INSTRUCTIONS TO FOLLOW: Set out every line of the entries below as a numbered list, leaving out any blank lines.

ENTRIES SHOWN:

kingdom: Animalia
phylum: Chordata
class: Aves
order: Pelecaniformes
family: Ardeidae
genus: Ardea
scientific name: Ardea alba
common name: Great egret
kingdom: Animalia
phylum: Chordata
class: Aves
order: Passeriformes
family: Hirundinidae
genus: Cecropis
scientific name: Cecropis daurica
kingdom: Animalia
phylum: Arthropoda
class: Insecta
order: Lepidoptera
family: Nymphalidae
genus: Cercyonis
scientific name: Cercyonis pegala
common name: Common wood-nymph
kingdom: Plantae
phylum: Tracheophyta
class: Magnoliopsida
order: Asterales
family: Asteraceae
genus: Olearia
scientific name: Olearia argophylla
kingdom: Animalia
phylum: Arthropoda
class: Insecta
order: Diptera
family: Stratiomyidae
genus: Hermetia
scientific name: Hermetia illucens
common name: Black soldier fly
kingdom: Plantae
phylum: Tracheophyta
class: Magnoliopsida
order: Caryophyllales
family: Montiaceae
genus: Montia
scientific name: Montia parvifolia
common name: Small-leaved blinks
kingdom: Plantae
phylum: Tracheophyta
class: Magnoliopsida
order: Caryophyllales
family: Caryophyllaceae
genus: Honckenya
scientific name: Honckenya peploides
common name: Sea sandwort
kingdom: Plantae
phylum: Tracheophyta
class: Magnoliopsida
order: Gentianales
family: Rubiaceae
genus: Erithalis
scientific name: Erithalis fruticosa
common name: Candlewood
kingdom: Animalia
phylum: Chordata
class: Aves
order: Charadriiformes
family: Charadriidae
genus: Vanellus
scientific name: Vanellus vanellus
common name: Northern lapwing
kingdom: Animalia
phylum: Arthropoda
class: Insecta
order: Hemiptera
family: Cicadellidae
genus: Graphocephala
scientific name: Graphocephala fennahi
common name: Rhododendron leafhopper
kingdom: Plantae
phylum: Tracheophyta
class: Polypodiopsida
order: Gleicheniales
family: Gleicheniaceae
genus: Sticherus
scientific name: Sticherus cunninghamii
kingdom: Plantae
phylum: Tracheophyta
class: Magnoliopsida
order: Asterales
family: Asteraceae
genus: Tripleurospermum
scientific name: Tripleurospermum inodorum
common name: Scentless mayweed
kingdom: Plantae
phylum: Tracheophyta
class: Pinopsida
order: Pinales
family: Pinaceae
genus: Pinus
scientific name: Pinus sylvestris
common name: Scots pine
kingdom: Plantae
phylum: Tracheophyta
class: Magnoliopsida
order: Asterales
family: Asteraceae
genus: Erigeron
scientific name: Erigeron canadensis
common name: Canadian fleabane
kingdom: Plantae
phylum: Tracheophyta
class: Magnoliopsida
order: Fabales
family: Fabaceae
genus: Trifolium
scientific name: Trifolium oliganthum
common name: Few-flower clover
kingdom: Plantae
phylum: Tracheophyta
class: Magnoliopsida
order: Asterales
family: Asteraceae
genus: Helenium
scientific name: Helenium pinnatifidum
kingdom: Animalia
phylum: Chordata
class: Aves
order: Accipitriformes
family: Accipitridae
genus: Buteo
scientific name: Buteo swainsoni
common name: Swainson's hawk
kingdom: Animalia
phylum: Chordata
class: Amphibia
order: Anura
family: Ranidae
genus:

FULL RESPONSE:
1. kingdom: Animalia
2. phylum: Chordata
3. class: Aves
4. order: Pelecaniformes
5. family: Ardeidae
6. genus: Ardea
7. scientific name: Ardea alba
8. common name: Great egret
9. kingdom: Animalia
10. phylum: Chordata
11. class: Aves
12. order: Passeriformes
13. family: Hirundinidae
14. genus: Cecropis
15. scientific name: Cecropis daurica
16. kingdom: Animalia
17. phylum: Arthropoda
18. class: Insecta
19. order: Lepidoptera
20. family: Nymphalidae
21. genus: Cercyonis
22. scientific name: Cercyonis pegala
23. common name: Common wood-nymph
24. kingdom: Plantae
25. phylum: Tracheophyta
26. class: Magnoliopsida
27. order: Asterales
28. family: Asteraceae
29. genus: Olearia
30. scientific name: Olearia argophylla
31. kingdom: Animalia
32. phylum: Arthropoda
33. class: Insecta
34. order: Diptera
35. family: Stratiomyidae
36. genus: Hermetia
37. scientific name: Hermetia illucens
38. common name: Black soldier fly
39. kingdom: Plantae
40. phylum: Tracheophyta
41. class: Magnoliopsida
42. order: Caryophyllales
43. family: Montiaceae
44. genus: Montia
45. scientific name: Montia parvifolia
46. common name: Small-leaved blinks
47. kingdom: Plantae
48. phylum: Tracheophyta
49. class: Magnoliopsida
50. order: Caryophyllales
51. family: Caryophyllaceae
52. genus: Honckenya
53. scientific name: Honckenya peploides
54. common name: Sea sandwort
55. kingdom: Plantae
56. phylum: Tracheophyta
57. class: Magnoliopsida
58. order: Gentianales
59. family: Rubiaceae
60. genus: Erithalis
61. scientific name: Erithalis fruticosa
62. common name: Candlewood
63. kingdom: Animalia
64. phylum: Chordata
65. class: Aves
66. order: Charadriiformes
67. family: Charadriidae
68. genus: Vanellus
69. scientific name: Vanellus vanellus
70. common name: Northern lapwing
71. kingdom: Animalia
72. phylum: Arthropoda
73. class: Insecta
74. order: Hemiptera
75. family: Cicadellidae
76. genus: Graphocephala
77. scientific name: Graphocephala fennahi
78. common name: Rhododendron leafhopper
79. kingdom: Plantae
80. phylum: Tracheophyta
81. class: Polypodiopsida
82. order: Gleicheniales
83. family: Gleicheniaceae
84. genus: Sticherus
85. scientific name: Sticherus cunninghamii
86. kingdom: Plantae
87. phylum: Tracheophyta
88. class: Magnoliopsida
89. order: Asterales
90. family: Asteraceae
91. genus: Tripleurospermum
92. scientific name: Tripleurospermum inodorum
93. common name: Scentless mayweed
94. kingdom: Plantae
95. phylum: Tracheophyta
96. class: Pinopsida
97. order: Pinales
98. family: Pinaceae
99. genus: Pinus
100. scientific name: Pinus sylvestris
101. common name: Scots pine
102. kingdom: Plantae
103. phylum: Tracheophyta
104. class: Magnoliopsida
105. order: Asterales
106. family: Asteraceae
107. genus: Erigeron
108. scientific name: Erigeron canadensis
109. common name: Canadian fleabane
110. kingdom: Plantae
111. phylum: Tracheophyta
112. class: Magnoliopsida
113. order: Fabales
114. family: Fabaceae
115. genus: Trifolium
116. scientific name: Trifolium oliganthum
117. common name: Few-flower clover
118. kingdom: Plantae
119. phylum: Tracheophyta
120. class: Magnoliopsida
121. order: Asterales
122. family: Asteraceae
123. genus: Helenium
124. scientific name: Helenium pinnatifidum
125. kingdom: Animalia
126. phylum: Chordata
127. class: Aves
128. order: Accipitriformes
129. family: Accipitridae
130. genus: Buteo
131. scientific name: Buteo swainsoni
132. common name: Swainson's hawk
133. kingdom: Animalia
134. phylum: Chordata
135. class: Amphibia
136. order: Anura
137. family: Ranidae
138. genus:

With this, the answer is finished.